• Work instructions:
Look through the data below and work out how many lines contain the string "period". Give the number alone.

• Task data:
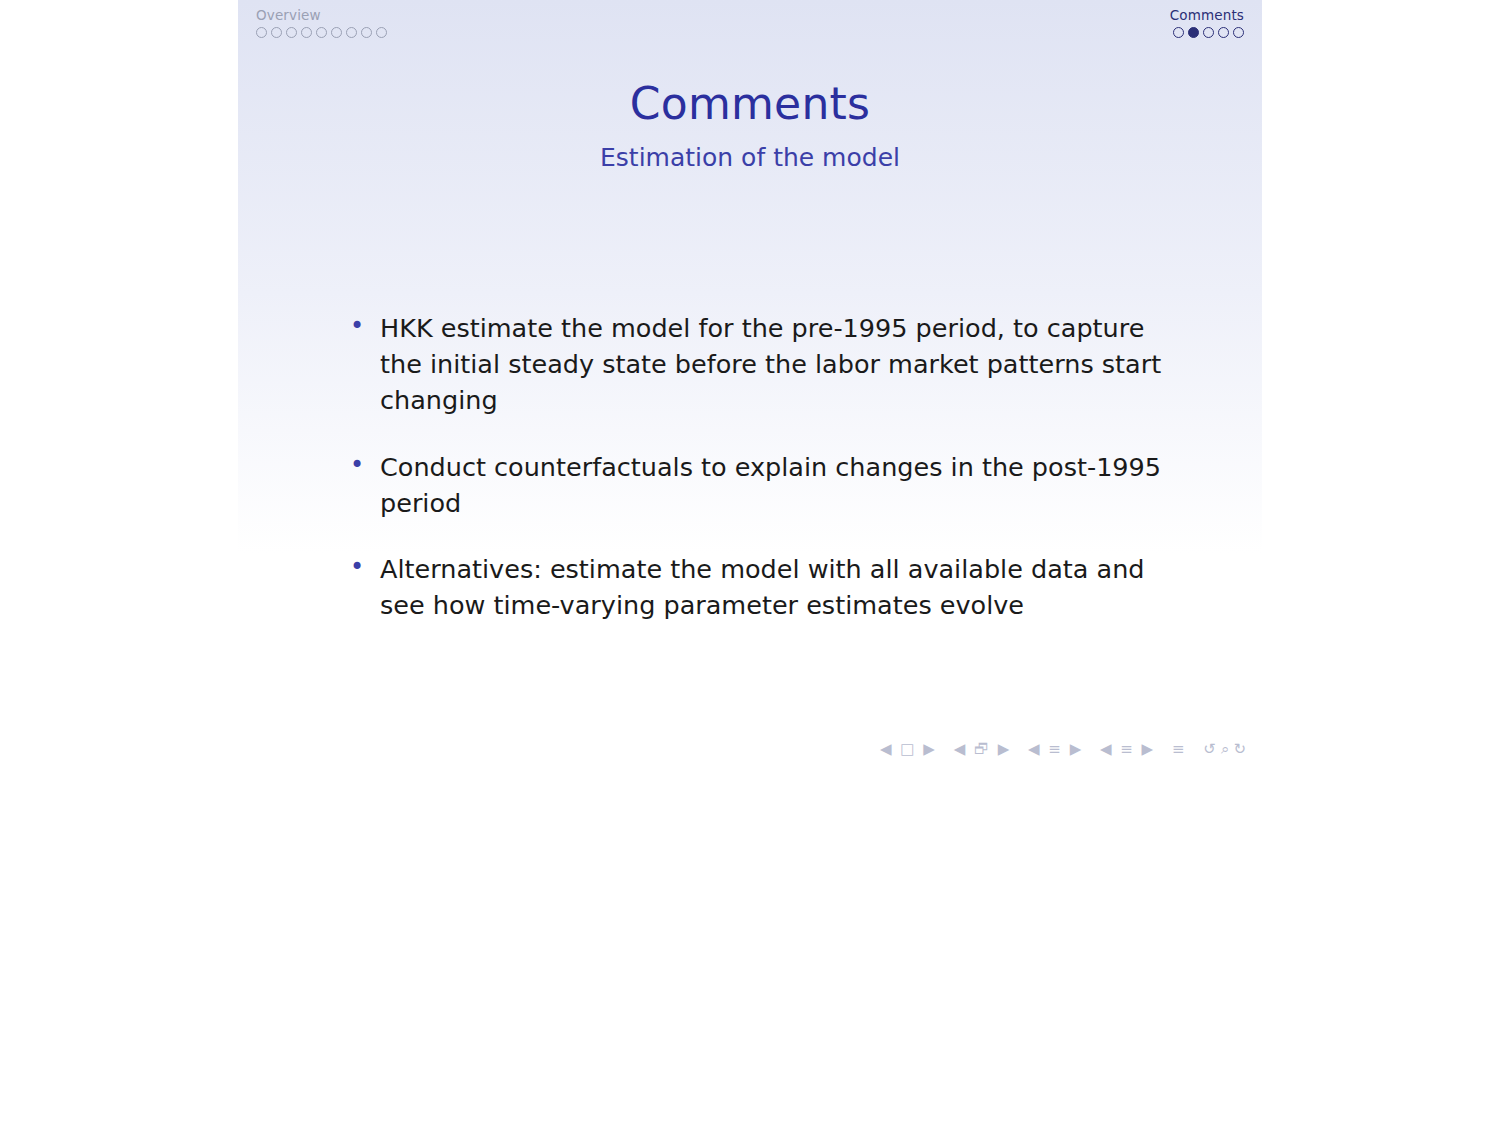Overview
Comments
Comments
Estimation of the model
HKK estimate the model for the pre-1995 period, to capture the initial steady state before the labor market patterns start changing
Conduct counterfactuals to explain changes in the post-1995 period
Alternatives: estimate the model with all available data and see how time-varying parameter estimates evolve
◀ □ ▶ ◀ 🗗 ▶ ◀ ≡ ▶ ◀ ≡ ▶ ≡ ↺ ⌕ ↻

• Output for this exercise:
2